Slab HTV-SIRs unfilled and filled with ATH (50 wt %) and with added linear
silicone plasticizer (0–6.0 wt %), were used in this study. Evaluation using the
IEC 60587 inclined-plane method indicated that the plasticizer had no
influence on the tracking and erosion behavior. Salt-fog test results indicated
that a higher level of plasticizer in the ATH-filled HTV-SIR showed smaller
leakage current. Gas chromatography and mass spectrometry suggested that
the enhanced suppression of the leakage current for ATH-filled HTV-SIR can
be attributed to the migration of linear silicone plasticizer onto the surface
contaminants. It was concluded that the addition of silicone plasticizer was
useful for improving the leakage current suppression ability of HTV-SIR
without reducing its tracking and erosion resistance in the above laboratory
tests.
34
Isaias Ramirez et al (2007) had implemented the eroded mass
measurements for nano filled silicone rubber by infrared laser heating on wet
and polluted composite insulators. They also demonstrated the improvement
of filler dispersion by surfactants and calcination techniques. The result of the
surface treatment with a surfactant and calcinations was improved in filler
dispersion and reduced the eroded mass significantly in silicone rubber with
nano fillers than the micro fillers. Naderian Jahromi et al (2008) had reported
that the four RTV silicone rubber high voltage insulator coatings aimed to
achieving information on the relative performance of the coatings with respect
to aging. Venkatesulu and Joy Thomas (2008) had studied the nano – sized
magnesium dihydroxide (MDH) and micron-sized ATH fillers as flame
retardants in RTV silicone rubber to enhance the tracking and erosion
resistance. It was concluded that the MDH filled composites performed much
better than the ATH composites in terms of eroded mass, depth of erosion,
width and length of erosion. Also, they found that the eroded mass of MDH
composite was less than that of ATH composite, which was due to the high
surface area and higher thermal stability of the MDH nano fillers.
Hass et al (2009) had investigated the aging phenomena in
polymeric insulating materials using Differential Scanning Calorimetry
(DSC) and Thermo Gravimetrical Analysis (TGA). The samples were aged by
thermal aging and voltage stress subsequently. They reported that the
measured curves of new and aged samples gave information about
modifications in the polymer due to aging and the parameters such as glass
transition, melting temperature and degree of cross linking and crystallation.
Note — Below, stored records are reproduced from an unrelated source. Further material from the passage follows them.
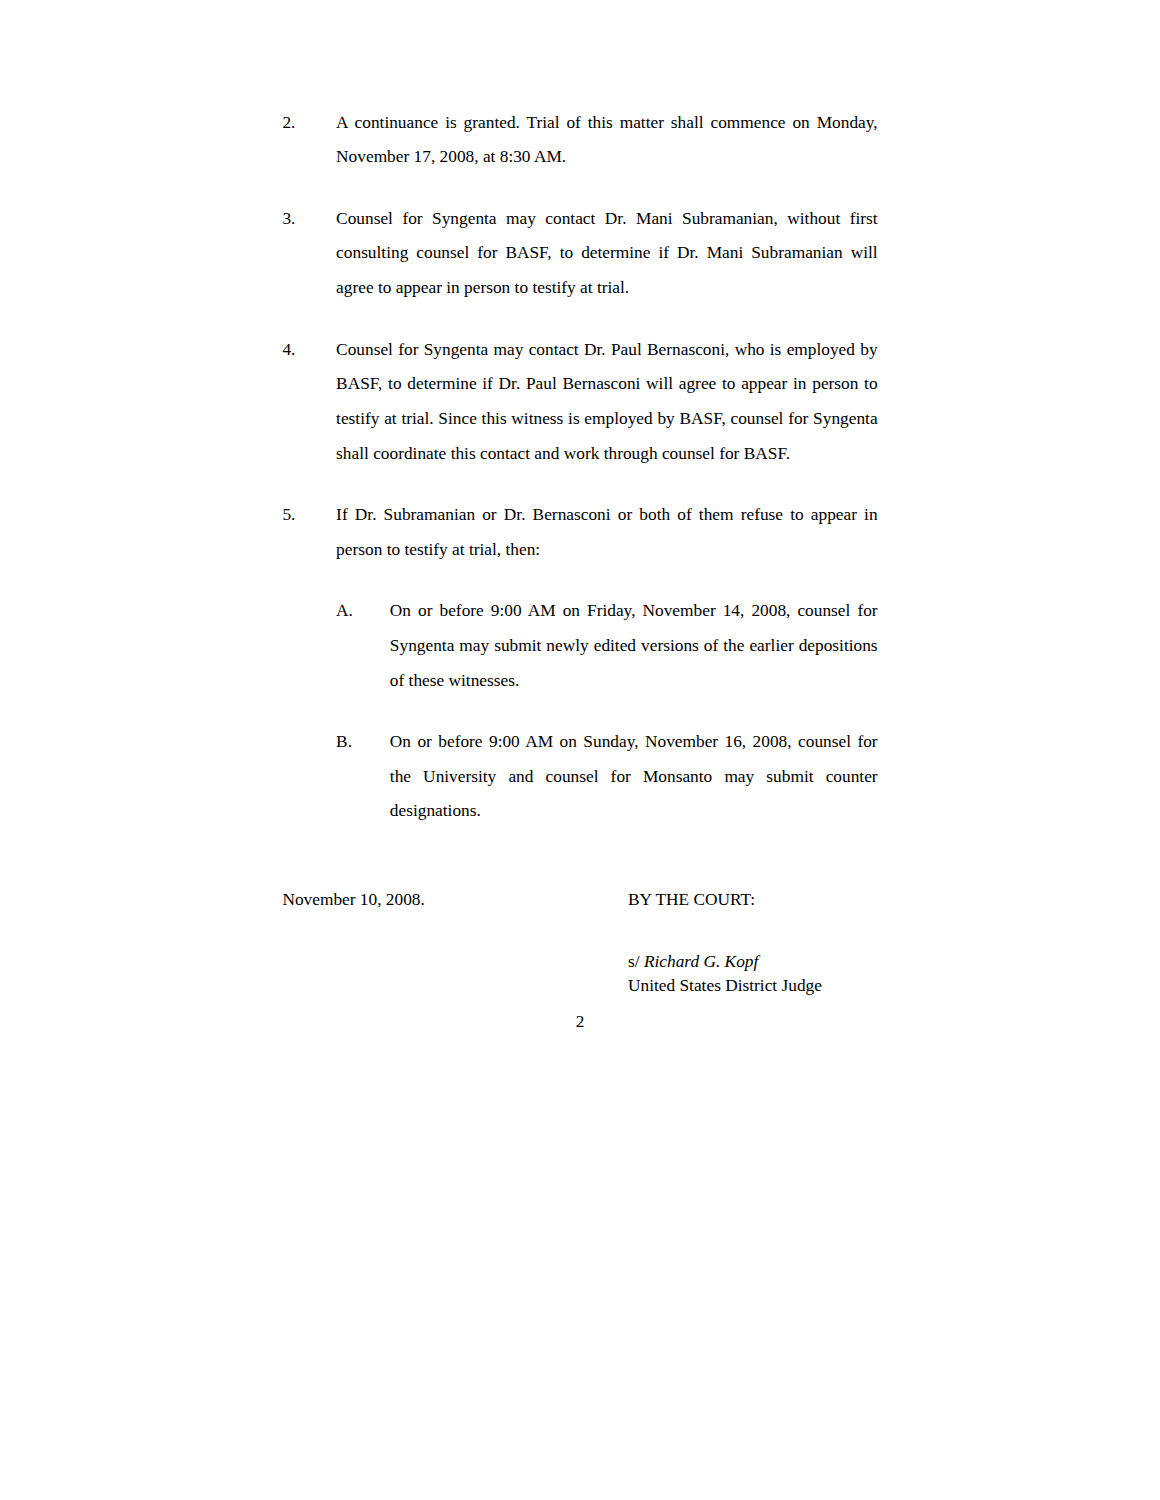2. A continuance is granted. Trial of this matter shall commence on Monday, November 17, 2008, at 8:30 AM.
3. Counsel for Syngenta may contact Dr. Mani Subramanian, without first consulting counsel for BASF, to determine if Dr. Mani Subramanian will agree to appear in person to testify at trial.
4. Counsel for Syngenta may contact Dr. Paul Bernasconi, who is employed by BASF, to determine if Dr. Paul Bernasconi will agree to appear in person to testify at trial. Since this witness is employed by BASF, counsel for Syngenta shall coordinate this contact and work through counsel for BASF.
5. If Dr. Subramanian or Dr. Bernasconi or both of them refuse to appear in person to testify at trial, then:
A. On or before 9:00 AM on Friday, November 14, 2008, counsel for Syngenta may submit newly edited versions of the earlier depositions of these witnesses.
B. On or before 9:00 AM on Sunday, November 16, 2008, counsel for the University and counsel for Monsanto may submit counter designations.
November 10, 2008.
BY THE COURT:
s/ Richard G. Kopf
United States District Judge
2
Congzhen XIE et al (2009) explored the evaluation of composite insulator of
various degrees by using the FTIR. The results showed that there was a close
relation between absorption areas of the functional group of Si-CH3 and Si-O-
Si of silicone rubber shed and housing aging. Along with the severity of aging
in the appearance of composite insulator, the absorption areas of the
35
functional group of Si-CH3 and Si-O-Si were decreased. Raetzke et al (2009)
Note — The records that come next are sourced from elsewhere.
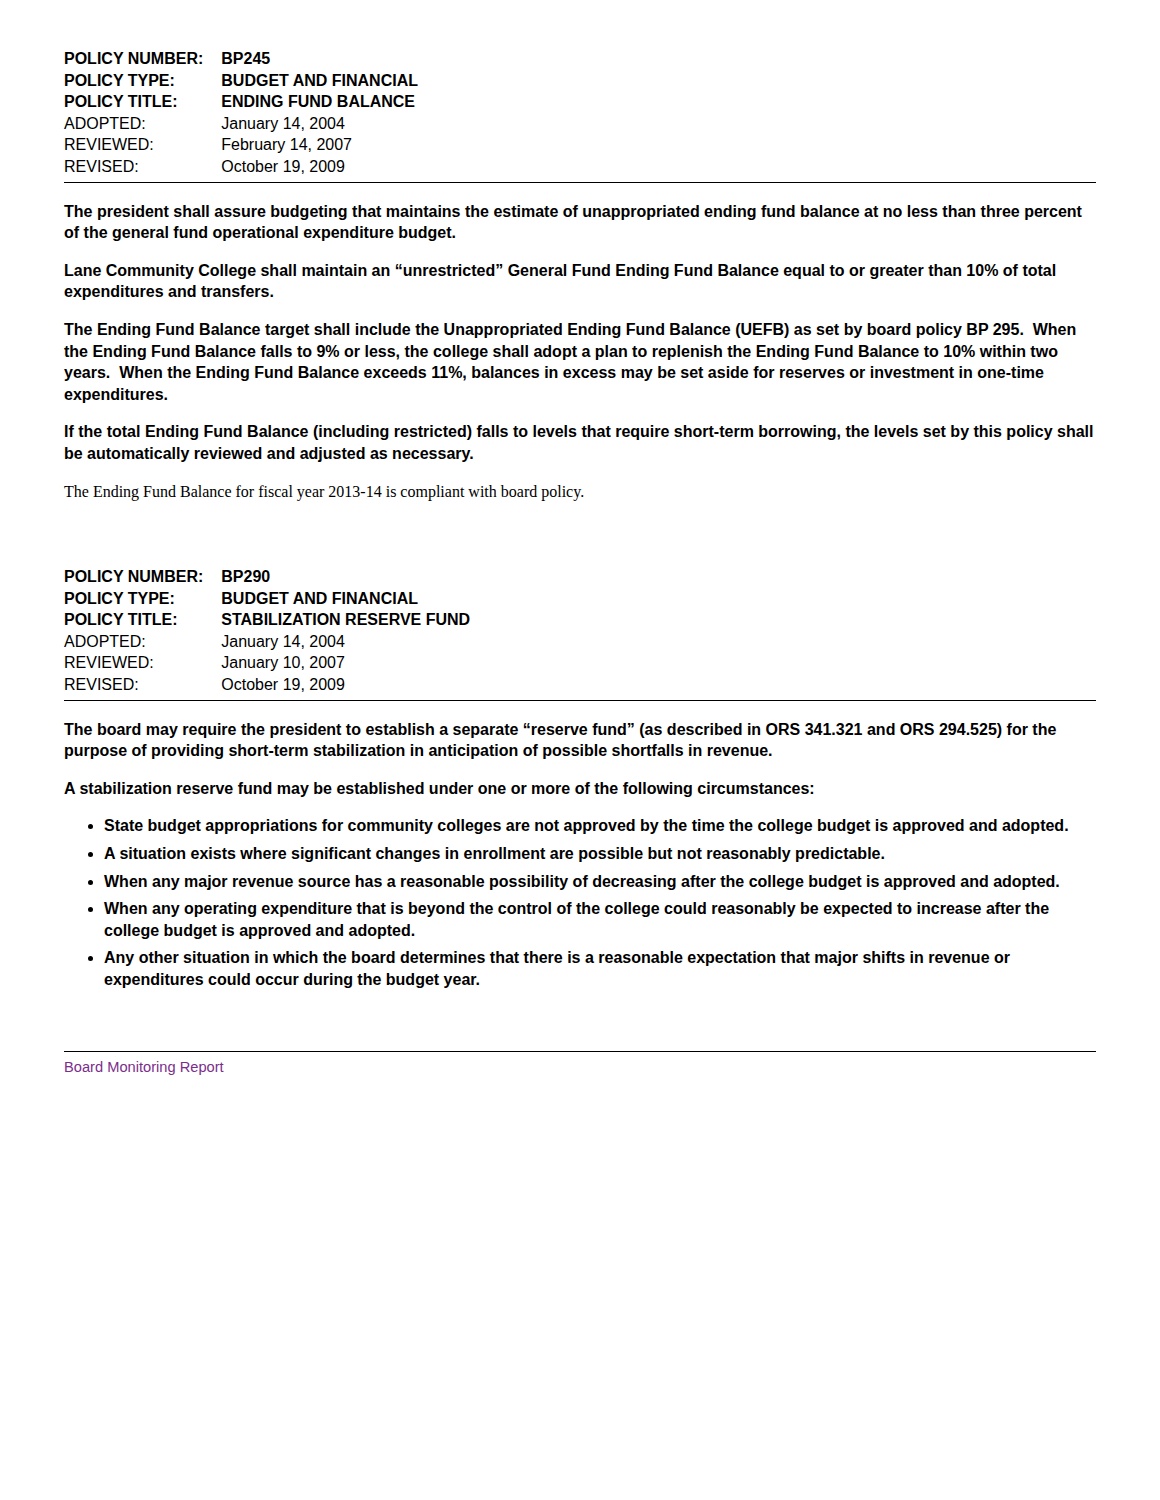| POLICY NUMBER: | BP245 |
| POLICY TYPE: | BUDGET AND FINANCIAL |
| POLICY TITLE: | ENDING FUND BALANCE |
| ADOPTED: | January 14, 2004 |
| REVIEWED: | February 14, 2007 |
| REVISED: | October 19, 2009 |
The president shall assure budgeting that maintains the estimate of unappropriated ending fund balance at no less than three percent of the general fund operational expenditure budget.
Lane Community College shall maintain an “unrestricted” General Fund Ending Fund Balance equal to or greater than 10% of total expenditures and transfers.
The Ending Fund Balance target shall include the Unappropriated Ending Fund Balance (UEFB) as set by board policy BP 295. When the Ending Fund Balance falls to 9% or less, the college shall adopt a plan to replenish the Ending Fund Balance to 10% within two years. When the Ending Fund Balance exceeds 11%, balances in excess may be set aside for reserves or investment in one-time expenditures.
If the total Ending Fund Balance (including restricted) falls to levels that require short-term borrowing, the levels set by this policy shall be automatically reviewed and adjusted as necessary.
The Ending Fund Balance for fiscal year 2013-14 is compliant with board policy.
| POLICY NUMBER: | BP290 |
| POLICY TYPE: | BUDGET AND FINANCIAL |
| POLICY TITLE: | STABILIZATION RESERVE FUND |
| ADOPTED: | January 14, 2004 |
| REVIEWED: | January 10, 2007 |
| REVISED: | October 19, 2009 |
The board may require the president to establish a separate “reserve fund” (as described in ORS 341.321 and ORS 294.525) for the purpose of providing short-term stabilization in anticipation of possible shortfalls in revenue.
A stabilization reserve fund may be established under one or more of the following circumstances:
State budget appropriations for community colleges are not approved by the time the college budget is approved and adopted.
A situation exists where significant changes in enrollment are possible but not reasonably predictable.
When any major revenue source has a reasonable possibility of decreasing after the college budget is approved and adopted.
When any operating expenditure that is beyond the control of the college could reasonably be expected to increase after the college budget is approved and adopted.
Any other situation in which the board determines that there is a reasonable expectation that major shifts in revenue or expenditures could occur during the budget year.
Board Monitoring Report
had studied the silicone rubber with two different kinds of nano scale (20 nm
and 20 to 30 nm) SiO2 filler particles were tested with respect to the resistance
to high voltage arcing and the resistance to tracking and erosion. They
reported the high improvement of the resistance to both stresses for one filler
type at very low filler contents. Furthermore, a maximum resistance to high
voltage arcing was observed for these nano composites at a filler content of 5
% wt. Such a maximum was not observed for the materials with the other
filler type, where the improvement is not as high as for the first type. The
effects were explained by the ratio of interphase to bulk material. Based on
the interphase, which was formed around each filler particle, a possible mode
of action was illustrated and influencing factors were identified. Ranjini et al
(2009) had investigated the aging of silicone rubber by gamma radiation. The
silicone rubber aged by gamma irradiation with three different doses and the
resistance to tracking on applying was examined with AC and DC voltages.
They reported that the resistance to tracking under DC voltages was less than
that of their AC values and the DC stressed samples showed a higher surface
degradation compared to those stressed by AC voltages. The erosion depth
and contact angle affected by radiation have been studied and the aging of the
surface was assessed by FTIR and SEM with EDAX analysis.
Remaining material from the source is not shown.